Romney tiene desafíos de forma y de contenido en el debate. De forma, porque sigue siendo visto como alguien distante, como un individuo de mucho dinero sí, pero que -o quizá precisamente por eso- le cuesta hacer una conexión directa con el público. Esa conexión visceral, o ganar su confianza, que se necesita para que alguien le de el voto a un candidato a presidente. De contenido, porque su relativo éxito en las encuestas -aun con todos sus errores sigue de cerca a Obama- ha estado basado en la crítica al mal manejo económico del presidente. A que este no ha podido crear los millones de trabajos que el país demanda. A Romney le ha faltado sin embargo, dar una razón convincente por la cual hay que votar por él.

En una frase, Romney no ha dicho cómo conseguirá eso de lo que tanto critica a Obama, los trabajos para los más de 20 millones de individuos desempleados o trabajadores de medio tiempo. Esto no es fácil hacerlo en una breve respuesta a una pregunta del moderador, pero esa es precisamente la magia y lo particular de los debates.

No es que la gente espera -o haya oportunidad- de una exposición larga y detallada sobre lo que será su política de empleo. Es simplemente que en dos minutos o menos tiene que decir lo suficiente y con un lenguaje corporal que de seguridad y confianza para convencer a millones de televidentes. Será una buena oportunidad por cierto, para que Romney elabore además sobre cómo empatará lo de los recortes de impuestos que propone con el déficit estatal que él mismo critica se ha proundizado con las politicas del presidente.

Romney tuvo un buen entrenamiento en debates con lo que en su momento parecieron los interminables debates de la primaria republicana. La diferencia sin embargo, es que en casi todos esos encuentros era el de un Romney que iba adelante en las encuestas. Llegó ahí a defenderse de rivales que por cierto ninguno tenía la capacidad oratoria y/o experiencia de Obama. Hoy Rommney llega al podium como el que necesita lanzarse al ataque y ante un rival que hace cuatro años mostró en sus debates, primero con Hillary Clinton y luego con John McCain, que algo o mucho conoce del asunto.
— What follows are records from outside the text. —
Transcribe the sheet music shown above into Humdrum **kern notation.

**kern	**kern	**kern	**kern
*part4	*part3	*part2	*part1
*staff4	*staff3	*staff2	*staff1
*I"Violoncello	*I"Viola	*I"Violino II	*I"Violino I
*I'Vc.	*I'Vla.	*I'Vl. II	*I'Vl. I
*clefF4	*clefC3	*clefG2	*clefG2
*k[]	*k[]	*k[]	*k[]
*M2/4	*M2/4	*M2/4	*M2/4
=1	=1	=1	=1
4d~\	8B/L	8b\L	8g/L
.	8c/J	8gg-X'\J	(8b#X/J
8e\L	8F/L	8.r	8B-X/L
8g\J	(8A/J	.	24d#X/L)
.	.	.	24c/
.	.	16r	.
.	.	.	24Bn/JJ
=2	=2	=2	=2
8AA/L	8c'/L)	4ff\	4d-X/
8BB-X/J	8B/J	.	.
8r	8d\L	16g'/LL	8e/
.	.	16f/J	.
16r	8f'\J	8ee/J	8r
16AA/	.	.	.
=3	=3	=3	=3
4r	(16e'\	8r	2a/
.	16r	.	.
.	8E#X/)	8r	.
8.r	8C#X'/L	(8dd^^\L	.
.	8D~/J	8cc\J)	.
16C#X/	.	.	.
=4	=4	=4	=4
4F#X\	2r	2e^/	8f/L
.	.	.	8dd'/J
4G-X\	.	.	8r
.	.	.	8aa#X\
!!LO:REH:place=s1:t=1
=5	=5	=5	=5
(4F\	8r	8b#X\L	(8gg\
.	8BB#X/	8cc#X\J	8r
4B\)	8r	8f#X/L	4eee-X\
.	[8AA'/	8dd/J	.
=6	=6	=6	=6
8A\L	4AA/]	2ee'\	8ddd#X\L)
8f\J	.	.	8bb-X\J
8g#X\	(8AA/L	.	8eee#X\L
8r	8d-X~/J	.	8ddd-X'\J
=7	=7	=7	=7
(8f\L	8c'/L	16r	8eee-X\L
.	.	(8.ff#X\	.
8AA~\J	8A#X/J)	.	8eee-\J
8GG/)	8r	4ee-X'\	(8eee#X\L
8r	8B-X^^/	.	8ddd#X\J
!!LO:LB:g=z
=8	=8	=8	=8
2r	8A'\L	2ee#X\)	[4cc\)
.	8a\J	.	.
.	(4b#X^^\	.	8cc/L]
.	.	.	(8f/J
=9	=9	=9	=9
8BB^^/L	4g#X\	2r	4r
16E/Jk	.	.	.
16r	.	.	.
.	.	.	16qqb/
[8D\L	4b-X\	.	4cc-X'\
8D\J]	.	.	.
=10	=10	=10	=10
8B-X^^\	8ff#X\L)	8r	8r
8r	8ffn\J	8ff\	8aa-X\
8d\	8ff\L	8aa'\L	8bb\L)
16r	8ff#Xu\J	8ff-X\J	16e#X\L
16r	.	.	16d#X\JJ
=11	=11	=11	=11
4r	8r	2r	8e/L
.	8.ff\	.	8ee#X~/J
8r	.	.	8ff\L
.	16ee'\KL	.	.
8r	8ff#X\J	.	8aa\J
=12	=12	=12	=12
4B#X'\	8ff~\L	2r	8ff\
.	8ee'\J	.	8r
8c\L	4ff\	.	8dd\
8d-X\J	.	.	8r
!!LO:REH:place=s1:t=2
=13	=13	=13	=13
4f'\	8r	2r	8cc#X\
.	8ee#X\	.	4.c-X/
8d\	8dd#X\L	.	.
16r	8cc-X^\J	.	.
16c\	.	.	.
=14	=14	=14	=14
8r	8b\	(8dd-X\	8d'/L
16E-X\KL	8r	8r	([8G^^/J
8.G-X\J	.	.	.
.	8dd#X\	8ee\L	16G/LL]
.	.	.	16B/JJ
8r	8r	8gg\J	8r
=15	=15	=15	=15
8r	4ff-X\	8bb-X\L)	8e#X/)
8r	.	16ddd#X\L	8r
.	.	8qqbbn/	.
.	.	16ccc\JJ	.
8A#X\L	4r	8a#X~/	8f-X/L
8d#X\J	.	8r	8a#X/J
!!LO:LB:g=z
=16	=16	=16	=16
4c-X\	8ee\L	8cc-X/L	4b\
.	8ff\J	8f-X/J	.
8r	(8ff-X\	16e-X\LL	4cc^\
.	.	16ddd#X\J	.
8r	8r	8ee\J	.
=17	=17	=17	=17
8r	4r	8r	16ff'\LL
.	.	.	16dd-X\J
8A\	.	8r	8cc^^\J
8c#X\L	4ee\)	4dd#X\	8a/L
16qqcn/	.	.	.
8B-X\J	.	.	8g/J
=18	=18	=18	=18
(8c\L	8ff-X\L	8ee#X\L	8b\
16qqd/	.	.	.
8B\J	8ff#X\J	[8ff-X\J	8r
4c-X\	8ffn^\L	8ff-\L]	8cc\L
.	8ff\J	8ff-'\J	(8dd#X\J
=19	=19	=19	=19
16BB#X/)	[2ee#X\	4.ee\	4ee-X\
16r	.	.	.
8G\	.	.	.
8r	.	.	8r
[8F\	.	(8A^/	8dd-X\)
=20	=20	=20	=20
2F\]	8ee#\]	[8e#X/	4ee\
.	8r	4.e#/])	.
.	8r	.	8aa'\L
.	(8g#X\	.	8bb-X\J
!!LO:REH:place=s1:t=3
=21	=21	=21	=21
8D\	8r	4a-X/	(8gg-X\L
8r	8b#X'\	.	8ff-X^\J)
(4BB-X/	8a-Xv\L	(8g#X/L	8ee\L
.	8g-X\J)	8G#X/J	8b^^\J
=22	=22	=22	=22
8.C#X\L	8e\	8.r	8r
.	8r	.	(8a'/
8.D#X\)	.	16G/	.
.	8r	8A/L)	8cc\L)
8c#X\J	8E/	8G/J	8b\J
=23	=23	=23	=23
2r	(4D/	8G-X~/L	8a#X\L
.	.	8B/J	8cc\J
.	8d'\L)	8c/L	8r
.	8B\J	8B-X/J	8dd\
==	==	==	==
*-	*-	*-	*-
Cualquier resultado que no sea un triunfo claro será perjudicial para Romney. Semana tras semana las encuestas se han ido consolidando en favor de Obama, en especial en esos estados como Ohio, Florida, Iowa y otros que inclinarán la balanza de la elección para uno u otro lado. Romney está urgido de un cuadrangular, de algo que haga temblar la campaña presidencial, de lo contrario corre el riesgo que como en la elección de 1996 (Bill Clinton contra Bob Dole) y en cierta medida en la de 2008 entre Obama y McCain, se forme en la opinión pública la idea de que lo del triunfo de Obama es inevitable.

El debate de hoy miércoles y los dos que vendrán luego serán vistos por millones de televidentes. Cada votante por supuesto, sacará sus conclusiones de lo que observe. Con todo, la historia muestra que mucho de la narrativa sobre el quién ganó y quién perdió se forma con las opiniones de la prensa, expertos, analistas, comentaristas y demás personajes que hablan y opinan la noche del debate y en los días siguientes.

Más allá de quien sea el ganador o el perdedor, de si Romney consigue el nocaut y le da vuelta a la contienda, o de si el Obama-no-drama mantiene las aguas tranquilas para que todo siga igual en las encuestas, lo cierto es que este primer debate marca el inicio de la recta final en la elección presidencial.